- [EXERCISE INSTRUCTIONS]: Repeat the records in full and exactly, omitting pictures.

(RAW DATA)

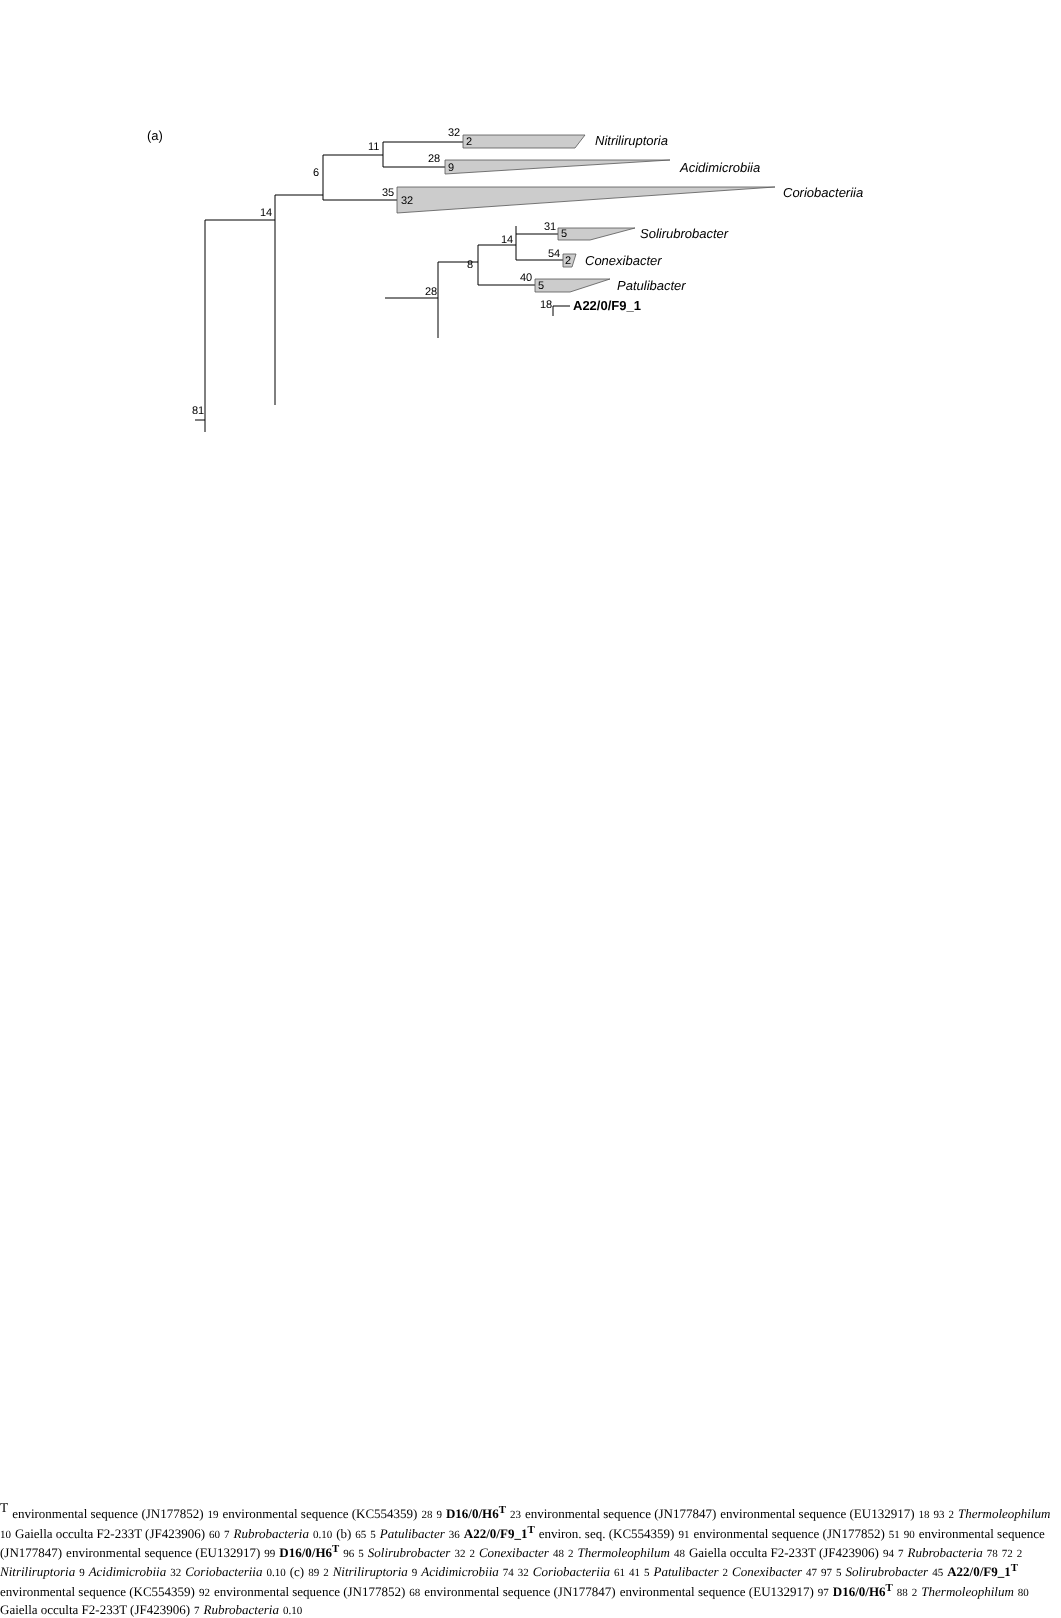(a)
81
14
6
11
32
2
Nitriliruptoria
28
9
Acidimicrobiia
35
32
Coriobacteriia
14
31
5
Solirubrobacter
54
2
Conexibacter
8
40
5
Patulibacter
28
18
A22/0/F9_1T
environmental sequence (JN177852)
19
environmental sequence (KC554359)
28
9
D16/0/H6T
23
environmental sequence (JN177847)
environmental sequence (EU132917)
18
93
2
Thermoleophilum
10
Gaiella occulta F2-233T (JF423906)
60
7
Rubrobacteria
0.10
(b)
65
5
Patulibacter
36
A22/0/F9_1T
environ. seq. (KC554359)
91
environmental sequence (JN177852)
51
90
environmental sequence (JN177847)
environmental sequence (EU132917)
99
D16/0/H6T
96
5
Solirubrobacter
32
2
Conexibacter
48
2
Thermoleophilum
48
Gaiella occulta F2-233T (JF423906)
94
7
Rubrobacteria
78
72
2
Nitriliruptoria
9
Acidimicrobiia
32
Coriobacteriia
0.10
(c)
89
2
Nitriliruptoria
9
Acidimicrobiia
74
32
Coriobacteriia
61
41
5
Patulibacter
2
Conexibacter
47
97
5
Solirubrobacter
45
A22/0/F9_1T
environmental sequence (KC554359)
92
environmental sequence (JN177852)
68
environmental sequence (JN177847)
environmental sequence (EU132917)
97
D16/0/H6T
88
2
Thermoleophilum
80
Gaiella occulta F2-233T (JF423906)
7
Rubrobacteria
0.10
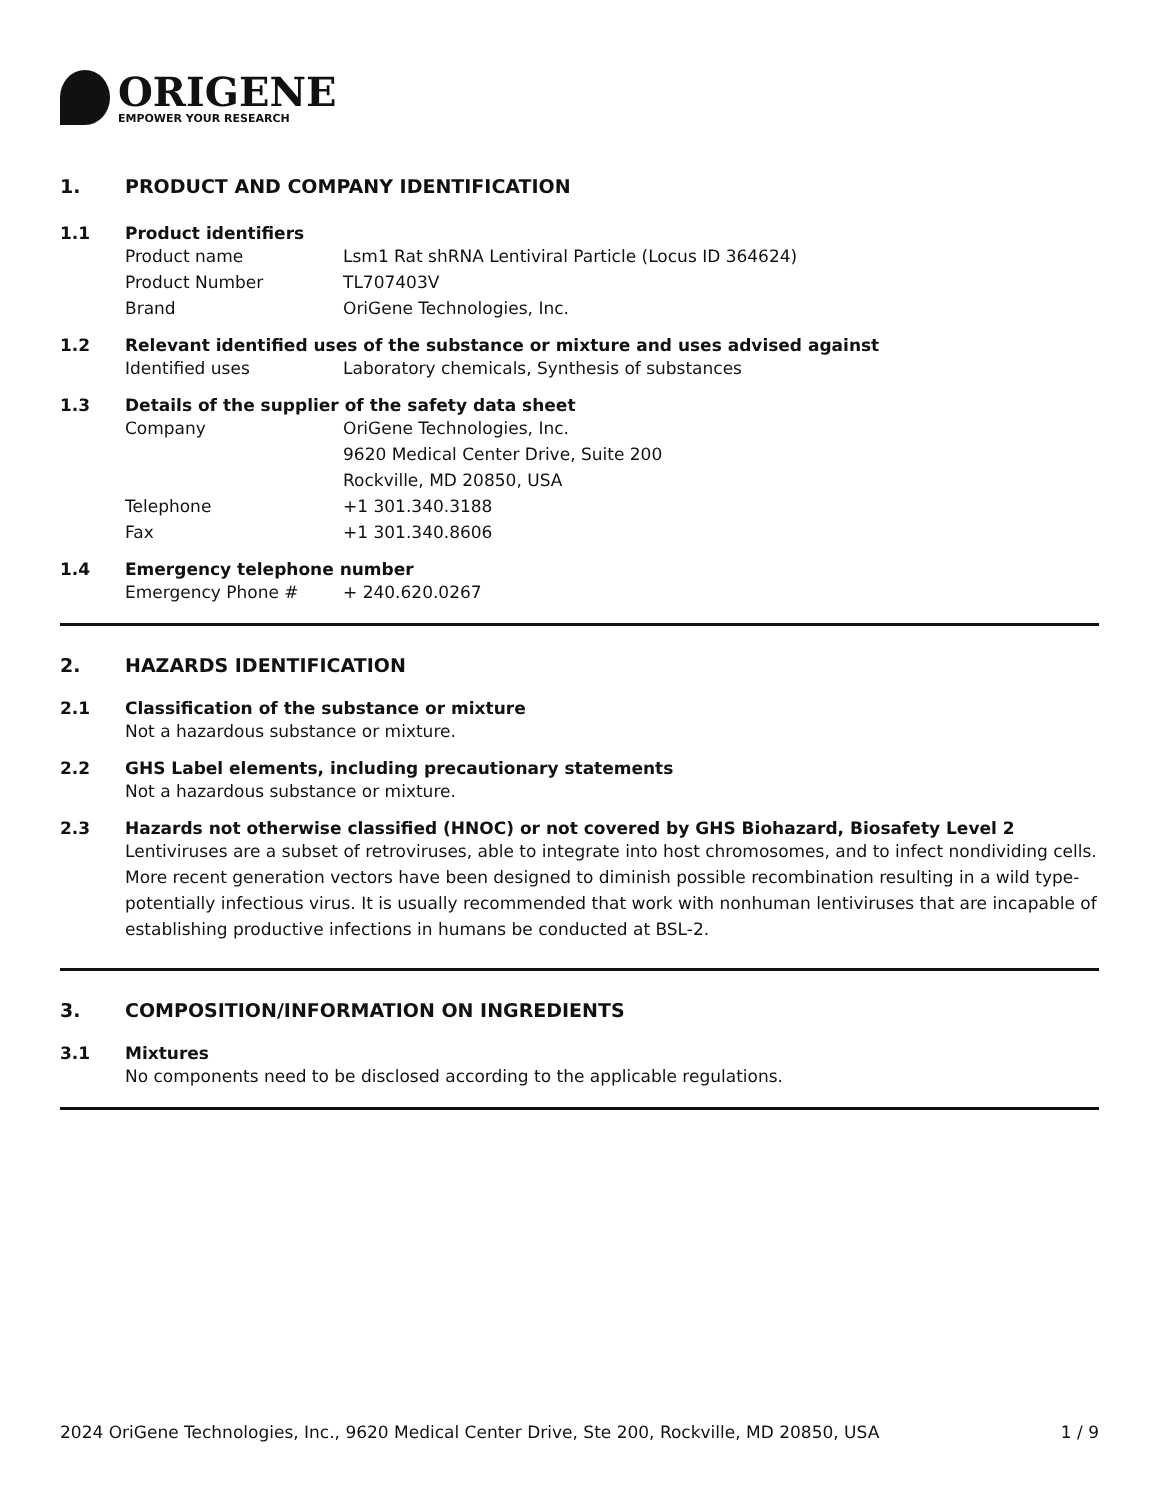ORIGENE
EMPOWER YOUR RESEARCH
1. PRODUCT AND COMPANY IDENTIFICATION
1.1 Product identifiers
Product name Lsm1 Rat shRNA Lentiviral Particle (Locus ID 364624)
Product Number TL707403V
Brand OriGene Technologies, Inc.
1.2 Relevant identified uses of the substance or mixture and uses advised against
Identified uses Laboratory chemicals, Synthesis of substances
1.3 Details of the supplier of the safety data sheet
Company OriGene Technologies, Inc.
9620 Medical Center Drive, Suite 200
Rockville, MD 20850, USA
Telephone +1 301.340.3188
Fax +1 301.340.8606
1.4 Emergency telephone number
Emergency Phone # + 240.620.0267
2. HAZARDS IDENTIFICATION
2.1 Classification of the substance or mixture
Not a hazardous substance or mixture.
2.2 GHS Label elements, including precautionary statements
Not a hazardous substance or mixture.
2.3 Hazards not otherwise classified (HNOC) or not covered by GHS Biohazard, Biosafety Level 2
Lentiviruses are a subset of retroviruses, able to integrate into host chromosomes, and to infect nondividing cells. More recent generation vectors have been designed to diminish possible recombination resulting in a wild type- potentially infectious virus. It is usually recommended that work with nonhuman lentiviruses that are incapable of establishing productive infections in humans be conducted at BSL-2.
3. COMPOSITION/INFORMATION ON INGREDIENTS
3.1 Mixtures
No components need to be disclosed according to the applicable regulations.
2024 OriGene Technologies, Inc., 9620 Medical Center Drive, Ste 200, Rockville, MD 20850, USA 1 / 9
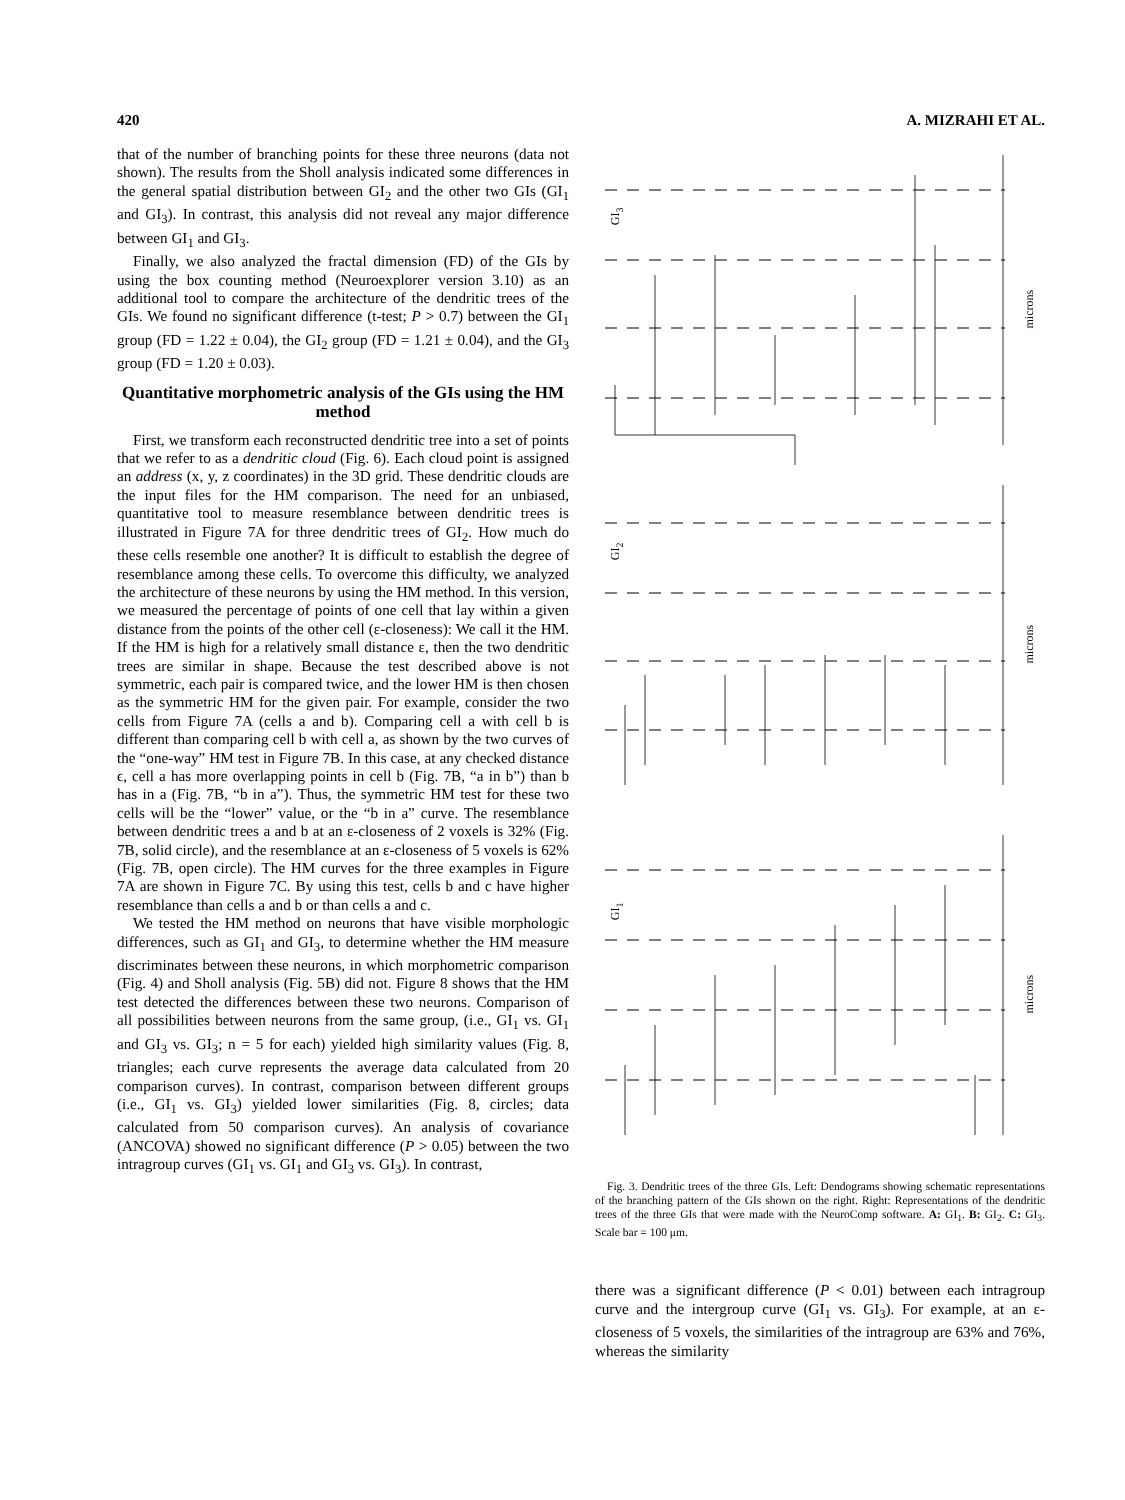420 A. MIZRAHI ET AL.
that of the number of branching points for these three neurons (data not shown). The results from the Sholl analysis indicated some differences in the general spatial distribution between GI<sub>2</sub> and the other two GIs (GI<sub>1</sub> and GI<sub>3</sub>). In contrast, this analysis did not reveal any major difference between GI<sub>1</sub> and GI<sub>3</sub>.
Finally, we also analyzed the fractal dimension (FD) of the GIs by using the box counting method (Neuroexplorer version 3.10) as an additional tool to compare the architecture of the dendritic trees of the GIs. We found no significant difference (t-test; P > 0.7) between the GI<sub>1</sub> group (FD = 1.22 ± 0.04), the GI<sub>2</sub> group (FD = 1.21 ± 0.04), and the GI<sub>3</sub> group (FD = 1.20 ± 0.03).
Quantitative morphometric analysis of the GIs using the HM method
First, we transform each reconstructed dendritic tree into a set of points that we refer to as a dendritic cloud (Fig. 6). Each cloud point is assigned an address (x, y, z coordinates) in the 3D grid. These dendritic clouds are the input files for the HM comparison. The need for an unbiased, quantitative tool to measure resemblance between dendritic trees is illustrated in Figure 7A for three dendritic trees of GI<sub>2</sub>. How much do these cells resemble one another? It is difficult to establish the degree of resemblance among these cells. To overcome this difficulty, we analyzed the architecture of these neurons by using the HM method. In this version, we measured the percentage of points of one cell that lay within a given distance from the points of the other cell (ε-closeness): We call it the HM. If the HM is high for a relatively small distance ε, then the two dendritic trees are similar in shape. Because the test described above is not symmetric, each pair is compared twice, and the lower HM is then chosen as the symmetric HM for the given pair. For example, consider the two cells from Figure 7A (cells a and b). Comparing cell a with cell b is different than comparing cell b with cell a, as shown by the two curves of the “one-way” HM test in Figure 7B. In this case, at any checked distance ϵ, cell a has more overlapping points in cell b (Fig. 7B, “a in b”) than b has in a (Fig. 7B, “b in a”). Thus, the symmetric HM test for these two cells will be the “lower” value, or the “b in a” curve. The resemblance between dendritic trees a and b at an ε-closeness of 2 voxels is 32% (Fig. 7B, solid circle), and the resemblance at an ε-closeness of 5 voxels is 62% (Fig. 7B, open circle). The HM curves for the three examples in Figure 7A are shown in Figure 7C. By using this test, cells b and c have higher resemblance than cells a and b or than cells a and c.
We tested the HM method on neurons that have visible morphologic differences, such as GI<sub>1</sub> and GI<sub>3</sub>, to determine whether the HM measure discriminates between these neurons, in which morphometric comparison (Fig. 4) and Sholl analysis (Fig. 5B) did not. Figure 8 shows that the HM test detected the differences between these two neurons. Comparison of all possibilities between neurons from the same group, (i.e., GI<sub>1</sub> vs. GI<sub>1</sub> and GI<sub>3</sub> vs. GI<sub>3</sub>; n = 5 for each) yielded high similarity values (Fig. 8, triangles; each curve represents the average data calculated from 20 comparison curves). In contrast, comparison between different groups (i.e., GI<sub>1</sub> vs. GI<sub>3</sub>) yielded lower similarities (Fig. 8, circles; data calculated from 50 comparison curves). An analysis of covariance (ANCOVA) showed no significant difference (P > 0.05) between the two intragroup curves (GI<sub>1</sub> vs. GI<sub>1</sub> and GI<sub>3</sub> vs. GI<sub>3</sub>). In contrast,
GI<sub>3</sub>
GI<sub>2</sub>
GI<sub>1</sub>
microns
microns
microns
Fig. 3. Dendritic trees of the three GIs. Left: Dendograms showing schematic representations of the branching pattern of the GIs shown on the right. Right: Representations of the dendritic trees of the three GIs that were made with the NeuroComp software. A: GI<sub>1</sub>. B: GI<sub>2</sub>. C: GI<sub>3</sub>. Scale bar = 100 μm.
there was a significant difference (P < 0.01) between each intragroup curve and the intergroup curve (GI<sub>1</sub> vs. GI<sub>3</sub>). For example, at an ε-closeness of 5 voxels, the similarities of the intragroup are 63% and 76%, whereas the similarity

(End RAW DATA)

- [RESULT OF THE TASK]:
(a)
81
14
6
11
32
2
Nitriliruptoria
28
9
Acidimicrobiia
35
32
Coriobacteriia
14
31
5
Solirubrobacter
54
2
Conexibacter
8
40
5
Patulibacter
28
18
A22/0/F9_1T
environmental sequence (JN177852)
19
environmental sequence (KC554359)
28
9
D16/0/H6T
23
environmental sequence (JN177847)
environmental sequence (EU132917)
18
93
2
Thermoleophilum
10
Gaiella occulta F2-233T (JF423906)
60
7
Rubrobacteria
0.10
(b)
65
5
Patulibacter
36
A22/0/F9_1T
environ. seq. (KC554359)
91
environmental sequence (JN177852)
51
90
environmental sequence (JN177847)
environmental sequence (EU132917)
99
D16/0/H6T
96
5
Solirubrobacter
32
2
Conexibacter
48
2
Thermoleophilum
48
Gaiella occulta F2-233T (JF423906)
94
7
Rubrobacteria
78
72
2
Nitriliruptoria
9
Acidimicrobiia
32
Coriobacteriia
0.10
(c)
89
2
Nitriliruptoria
9
Acidimicrobiia
74
32
Coriobacteriia
61
41
5
Patulibacter
2
Conexibacter
47
97
5
Solirubrobacter
45
A22/0/F9_1T
environmental sequence (KC554359)
92
environmental sequence (JN177852)
68
environmental sequence (JN177847)
environmental sequence (EU132917)
97
D16/0/H6T
88
2
Thermoleophilum
80
Gaiella occulta F2-233T (JF423906)
7
Rubrobacteria
0.10
ORIGENE
EMPOWER YOUR RESEARCH
1. PRODUCT AND COMPANY IDENTIFICATION
1.1 Product identifiers
Product name Lsm1 Rat shRNA Lentiviral Particle (Locus ID 364624)
Product Number TL707403V
Brand OriGene Technologies, Inc.
1.2 Relevant identified uses of the substance or mixture and uses advised against
Identified uses Laboratory chemicals, Synthesis of substances
1.3 Details of the supplier of the safety data sheet
Company OriGene Technologies, Inc.
9620 Medical Center Drive, Suite 200
Rockville, MD 20850, USA
Telephone +1 301.340.3188
Fax +1 301.340.8606
1.4 Emergency telephone number
Emergency Phone # + 240.620.0267
2. HAZARDS IDENTIFICATION
2.1 Classification of the substance or mixture
Not a hazardous substance or mixture.
2.2 GHS Label elements, including precautionary statements
Not a hazardous substance or mixture.
2.3 Hazards not otherwise classified (HNOC) or not covered by GHS Biohazard, Biosafety Level 2
Lentiviruses are a subset of retroviruses, able to integrate into host chromosomes, and to infect nondividing cells. More recent generation vectors have been designed to diminish possible recombination resulting in a wild type- potentially infectious virus. It is usually recommended that work with nonhuman lentiviruses that are incapable of establishing productive infections in humans be conducted at BSL-2.
3. COMPOSITION/INFORMATION ON INGREDIENTS
3.1 Mixtures
No components need to be disclosed according to the applicable regulations.
2024 OriGene Technologies, Inc., 9620 Medical Center Drive, Ste 200, Rockville, MD 20850, USA 1 / 9
420 A. MIZRAHI ET AL.
that of the number of branching points for these three neurons (data not shown). The results from the Sholl analysis indicated some differences in the general spatial distribution between GI<sub>2</sub> and the other two GIs (GI<sub>1</sub> and GI<sub>3</sub>). In contrast, this analysis did not reveal any major difference between GI<sub>1</sub> and GI<sub>3</sub>.
Finally, we also analyzed the fractal dimension (FD) of the GIs by using the box counting method (Neuroexplorer version 3.10) as an additional tool to compare the architecture of the dendritic trees of the GIs. We found no significant difference (t-test; P > 0.7) between the GI<sub>1</sub> group (FD = 1.22 ± 0.04), the GI<sub>2</sub> group (FD = 1.21 ± 0.04), and the GI<sub>3</sub> group (FD = 1.20 ± 0.03).
Quantitative morphometric analysis of the GIs using the HM method
First, we transform each reconstructed dendritic tree into a set of points that we refer to as a dendritic cloud (Fig. 6). Each cloud point is assigned an address (x, y, z coordinates) in the 3D grid. These dendritic clouds are the input files for the HM comparison. The need for an unbiased, quantitative tool to measure resemblance between dendritic trees is illustrated in Figure 7A for three dendritic trees of GI<sub>2</sub>. How much do these cells resemble one another? It is difficult to establish the degree of resemblance among these cells. To overcome this difficulty, we analyzed the architecture of these neurons by using the HM method. In this version, we measured the percentage of points of one cell that lay within a given distance from the points of the other cell (ε-closeness): We call it the HM. If the HM is high for a relatively small distance ε, then the two dendritic trees are similar in shape. Because the test described above is not symmetric, each pair is compared twice, and the lower HM is then chosen as the symmetric HM for the given pair. For example, consider the two cells from Figure 7A (cells a and b). Comparing cell a with cell b is different than comparing cell b with cell a, as shown by the two curves of the “one-way” HM test in Figure 7B. In this case, at any checked distance ϵ, cell a has more overlapping points in cell b (Fig. 7B, “a in b”) than b has in a (Fig. 7B, “b in a”). Thus, the symmetric HM test for these two cells will be the “lower” value, or the “b in a” curve. The resemblance between dendritic trees a and b at an ε-closeness of 2 voxels is 32% (Fig. 7B, solid circle), and the resemblance at an ε-closeness of 5 voxels is 62% (Fig. 7B, open circle). The HM curves for the three examples in Figure 7A are shown in Figure 7C. By using this test, cells b and c have higher resemblance than cells a and b or than cells a and c.
We tested the HM method on neurons that have visible morphologic differences, such as GI<sub>1</sub> and GI<sub>3</sub>, to determine whether the HM measure discriminates between these neurons, in which morphometric comparison (Fig. 4) and Sholl analysis (Fig. 5B) did not. Figure 8 shows that the HM test detected the differences between these two neurons. Comparison of all possibilities between neurons from the same group, (i.e., GI<sub>1</sub> vs. GI<sub>1</sub> and GI<sub>3</sub> vs. GI<sub>3</sub>; n = 5 for each) yielded high similarity values (Fig. 8, triangles; each curve represents the average data calculated from 20 comparison curves). In contrast, comparison between different groups (i.e., GI<sub>1</sub> vs. GI<sub>3</sub>) yielded lower similarities (Fig. 8, circles; data calculated from 50 comparison curves). An analysis of covariance (ANCOVA) showed no significant difference (P > 0.05) between the two intragroup curves (GI<sub>1</sub> vs. GI<sub>1</sub> and GI<sub>3</sub> vs. GI<sub>3</sub>). In contrast,
GI<sub>3</sub>
GI<sub>2</sub>
GI<sub>1</sub>
microns
microns
microns
Fig. 3. Dendritic trees of the three GIs. Left: Dendograms showing schematic representations of the branching pattern of the GIs shown on the right. Right: Representations of the dendritic trees of the three GIs that were made with the NeuroComp software. A: GI<sub>1</sub>. B: GI<sub>2</sub>. C: GI<sub>3</sub>. Scale bar = 100 μm.
there was a significant difference (P < 0.01) between each intragroup curve and the intergroup curve (GI<sub>1</sub> vs. GI<sub>3</sub>). For example, at an ε-closeness of 5 voxels, the similarities of the intragroup are 63% and 76%, whereas the similarity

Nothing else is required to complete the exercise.